One learns many things on the road.  I wonder whether men also pee all over toilet seats at home.  Surely not if they’re married.  If they do, that won’t be a lengthy state.  Is it mere laziness?  Some unfortunate neurologic condition?  A particularly odious brand of perversity?  In any case, the death penalty seems too generous.

As we left Texas, and less than 1000 feet of elevation, we began to noticeably climb.  Fortunately, we left the rain behind—mostly—and when we reached Kansas, it seemed we were constantly climbing hills.
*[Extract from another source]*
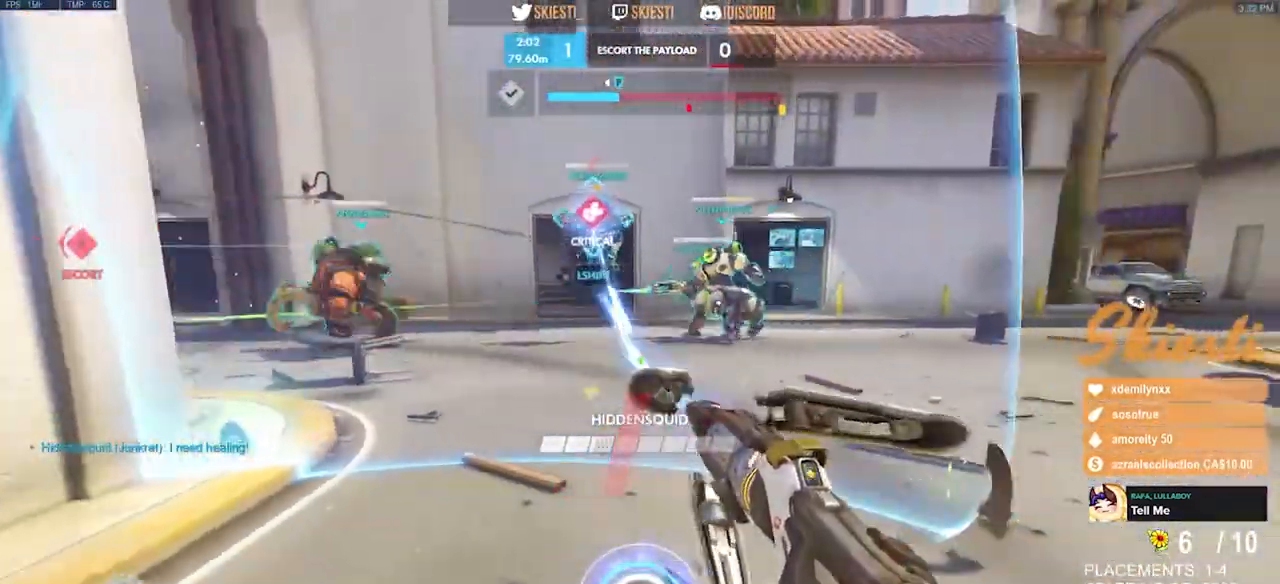
{"keys": ["a"], "mouse": ["left", "right"], "events": [[83, "w", "down"], [233, "a", "down"], [233, "d", "up"], [467, "w", "up"]]}
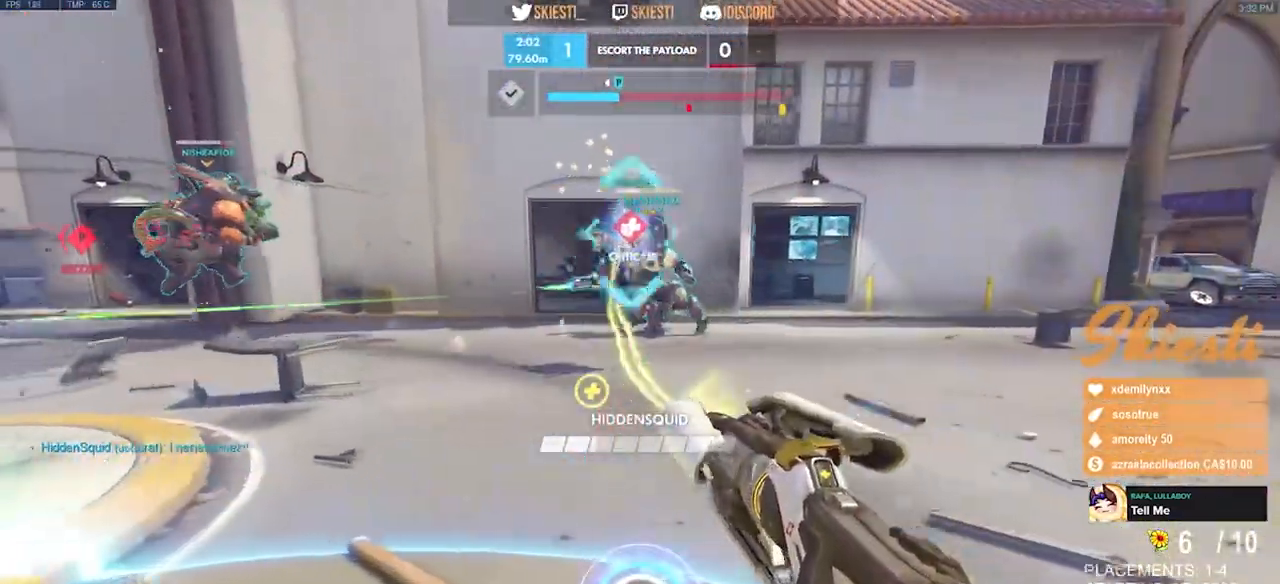
{"keys": ["d"], "mouse": ["left", "right"], "events": [[167, "s", "down"], [283, "a", "up"], [367, "d", "down"], [400, "s", "up"]]}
Actually, we were constantly ascending, arriving at our destination in the high desert at well over 4000 feet.  I also learned as one climbs and finds drier climate, you’re always thirsty, and can’t quite drink enough.  I don’t normally do caffeine—it disagrees with my heart—but this trip, I made the Coca Cola Company proud.

Like this, except attached to the back of a pickup following a trailer and a truck…

Nebraska—oh dear, does it take a long time to drive East-West in that state—was different this time through.  All along I-80, flooding was apparent.  Many fields were underwater, highway ditches were nearly overflowing in spots, streams and rivers had obviously and recently  flooded, but were sort of receding, and I’m sure you can imagine where I’m going with this: bugs.  By the time we made our 2-3 hour fuel stops, we nearly needed explosives to dislodge the splattered bugs from our windshields.  Our little convoy, the truck, trailer and pickup with two recumbent trikes on a rack attached to the trailer hitch, rolled quickly along, but the U-Haul provided no bug windbreak, so I helped with the removal chores.

Reaching Wyoming would normally be cause for rejoicing, for the 80 MPH speed limit if nothing else, but not this time.  I stuck to 75 max, not wanting to push things.  The stark scenery of the high desert, prairie and bluffs and everything that goes with it was familiar and welcome.  Compared to North Texas, which I will always love, it really is the wide-open spaces, and Big Sky Country only a little less than Montana.

We finally made it into town about 0300 on Wednesday the 27th and sacked out at Sister-In-Law’s homestead.  We closed on the morning of the 28th and hastily unpacked.  Unpacking goes faster than packing, and fortunately, nothing of consequence was broken, due in part to my work in packing, and partly just dumb luck.

I had, however, gentle readers, forgotten how difficult it is to set up a new home.  We’ve only moved a few times in our 43-year marriage, and had less stuff back then.  But as I write this, at least some of the new Manor is semi-organized, though I have closet work to do in the master bedroom suite, and many, many bookshelves to build.  Fortunately, we’re retired and have all the time in the world.  Well, not quite, but you get the idiom.

I’ll get back into daily articles soon enough, but Monday morning, I have at least two runs to the landfill in my future.  Then I’m tearing our the generic shelving in the aforementioned closet, patching holes, sanding, texturing, painting, and putting in more and much more efficient shelving.  I already did that for the laundry room.  Mrs. Manor got a new washer and dryer and likes them.  Coincidently, they arrived on her birthday.  She was showered with presents this year.

It’s hard work, but building things is always fun, and I have so many projects to do for the foreseeable future.  And now, gentle readers, time to trundle off to bed.  I’ve always wondered: what, exactly, does trundling look like, and should children be allowed to watch?

See you again soon, and thanks for hanging in there during my absence.